Porphyrins have also been used in the diagnosis and localization of small radiologically occult lung tumors (D. A. Cortese et al., "Hematoporphyrin Derivative In The Detection And Localization Of Radiographically Occult Lung Cancer," Am. Rev. Respir. Dis. 126. 1087 (1982); H. Kato et al., "Early Detection Of Lung Cancer By Means Of Hematoporphyrin Derivative Fluorescence And Laser Photoradiation," Clin. Chest Med. 6, 237 (1985). In these studies, a photoelectric fluorescence detection system in combination with a conventional bronchoscope was used to identify and localize early squamous cell carcinomas in patients with normal chest radiographs. K. B. Patel et al., "Fluorescing Cells In Sputum After Parenteral HPD," in Progress In Clinical And Biological Research, Vol. 170, D. Doiron and C. Gomer, Eds.; "Porphyrin Localization And Treatment Of Tumors," pp. 521-530 (1984) have also demonstrated that malignant cells could be detected in sputum samples from lung cancer patients injected with hematoporphyrin derivative. In this study, malignant cells as well as some nonmalignant cells fluoresced up to 9 days following the intravenous injection of the porphyrin. The uptake of porphyrin in normal cells is not unusual because other tissues, such as embryonic and traumatized tissues have also been reported to localize hematoporphyrin derivative.

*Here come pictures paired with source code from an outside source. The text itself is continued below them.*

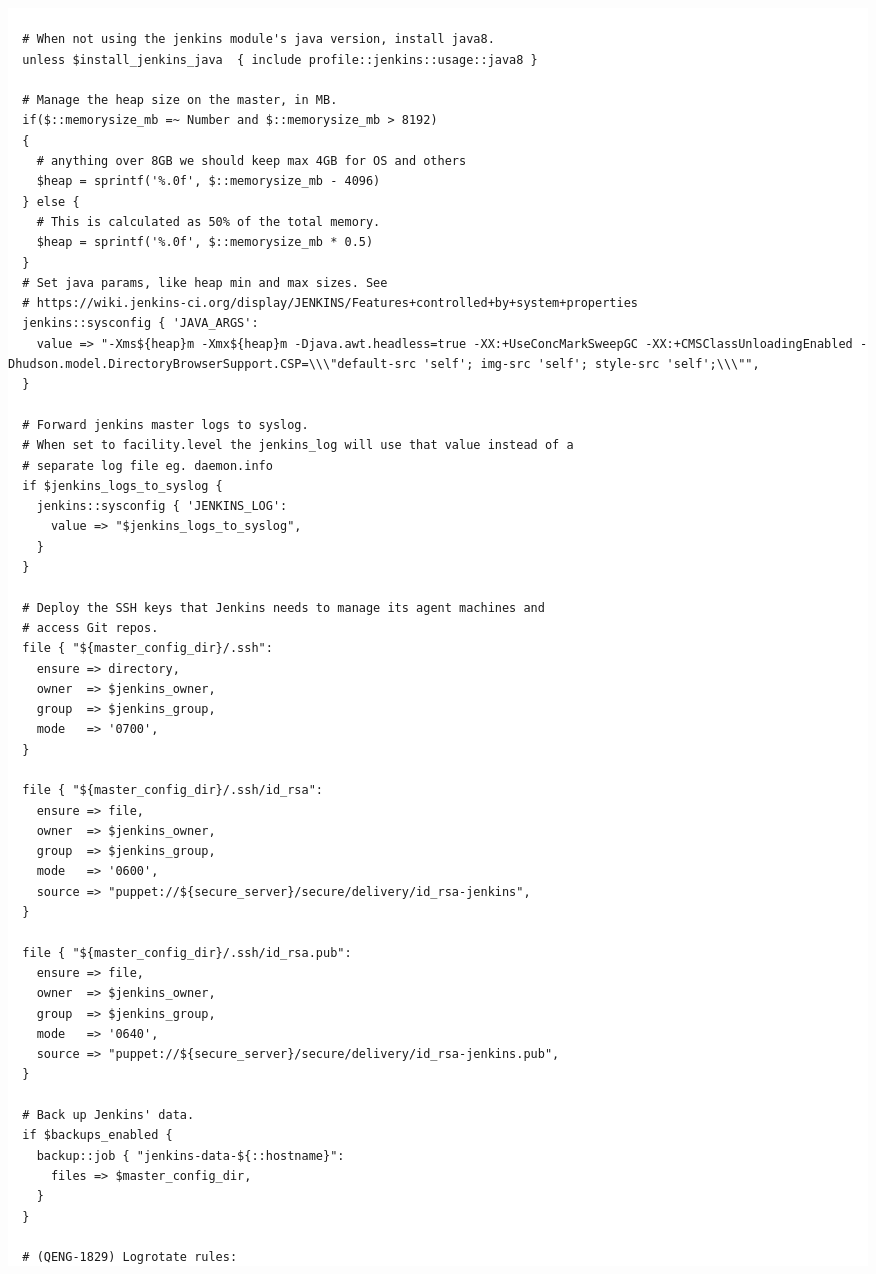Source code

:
 ```

  # When not using the jenkins module's java version, install java8.
  unless $install_jenkins_java  { include profile::jenkins::usage::java8 }

  # Manage the heap size on the master, in MB.
  if($::memorysize_mb =~ Number and $::memorysize_mb > 8192)
  {
    # anything over 8GB we should keep max 4GB for OS and others
    $heap = sprintf('%.0f', $::memorysize_mb - 4096)
  } else {
    # This is calculated as 50% of the total memory.
    $heap = sprintf('%.0f', $::memorysize_mb * 0.5)
  }
  # Set java params, like heap min and max sizes. See
  # https://wiki.jenkins-ci.org/display/JENKINS/Features+controlled+by+system+properties
  jenkins::sysconfig { 'JAVA_ARGS':
    value => "-Xms${heap}m -Xmx${heap}m -Djava.awt.headless=true -XX:+UseConcMarkSweepGC -XX:+CMSClassUnloadingEnabled -Dhudson.model.DirectoryBrowserSupport.CSP=\\\"default-src 'self'; img-src 'self'; style-src 'self';\\\"",
  }

  # Forward jenkins master logs to syslog.
  # When set to facility.level the jenkins_log will use that value instead of a
  # separate log file eg. daemon.info
  if $jenkins_logs_to_syslog {
    jenkins::sysconfig { 'JENKINS_LOG':
      value => "$jenkins_logs_to_syslog",
    }
  }

  # Deploy the SSH keys that Jenkins needs to manage its agent machines and
  # access Git repos.
  file { "${master_config_dir}/.ssh":
    ensure => directory,
    owner  => $jenkins_owner,
    group  => $jenkins_group,
    mode   => '0700',
  }

  file { "${master_config_dir}/.ssh/id_rsa":
    ensure => file,
    owner  => $jenkins_owner,
    group  => $jenkins_group,
    mode   => '0600',
    source => "puppet://${secure_server}/secure/delivery/id_rsa-jenkins",
  }

  file { "${master_config_dir}/.ssh/id_rsa.pub":
    ensure => file,
    owner  => $jenkins_owner,
    group  => $jenkins_group,
    mode   => '0640',
    source => "puppet://${secure_server}/secure/delivery/id_rsa-jenkins.pub",
  }

  # Back up Jenkins' data.
  if $backups_enabled {
    backup::job { "jenkins-data-${::hostname}":
      files => $master_config_dir,
    }
  }

  # (QENG-1829) Logrotate rules:
```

The localization of malignant lesions using the procedures described above is dependent upon the visual detection of the red fluorescent emission of the porphyrin. In most procedures, this is accomplished by scanning the lung with a bronchoscope adapted to emit light at a wavelength (400 nm ) which will excite the porphyrin molecules. The limiting factor with this procedure is that it is time consuming and requires highly trained personnel to examine all areas of the lung for malignant lesions. Because the fluorescent emission from these small lesions is so weak and difficult to observe, small lesions can easily be missed. In addition, to visually detect porphyrin fluorescence, the porphyrin must be on the surface of the tumor and the tumor must lie on the surface of the lung. Any material, such as mucous covering, or the situation where a tumor is deep-seated, interferes with the overlying detection of porphyrin fluorescence. As a result, porphyrins have not been used successfully as a diagnostic tool for occult lung lesions.
Accordingly, it is an object of the present invention to provide a method for locating small occult malignant tumor masses in the lungs of patients.
Yet another object of the present invention is to provide a rapid, high-contrast procedure for detecting the presence of malignant cells in vitro.
Additional objects, advantages, and novel features of the invention will be set forth in part in the description which follows, and in part will become apparent to those skilled in the art upon examination of the following or may be learned by practice of the invention. The objects and advantages of the invention may be realized and attained by means of the instrumentalities and combinations particularly pointed out in the appended claims.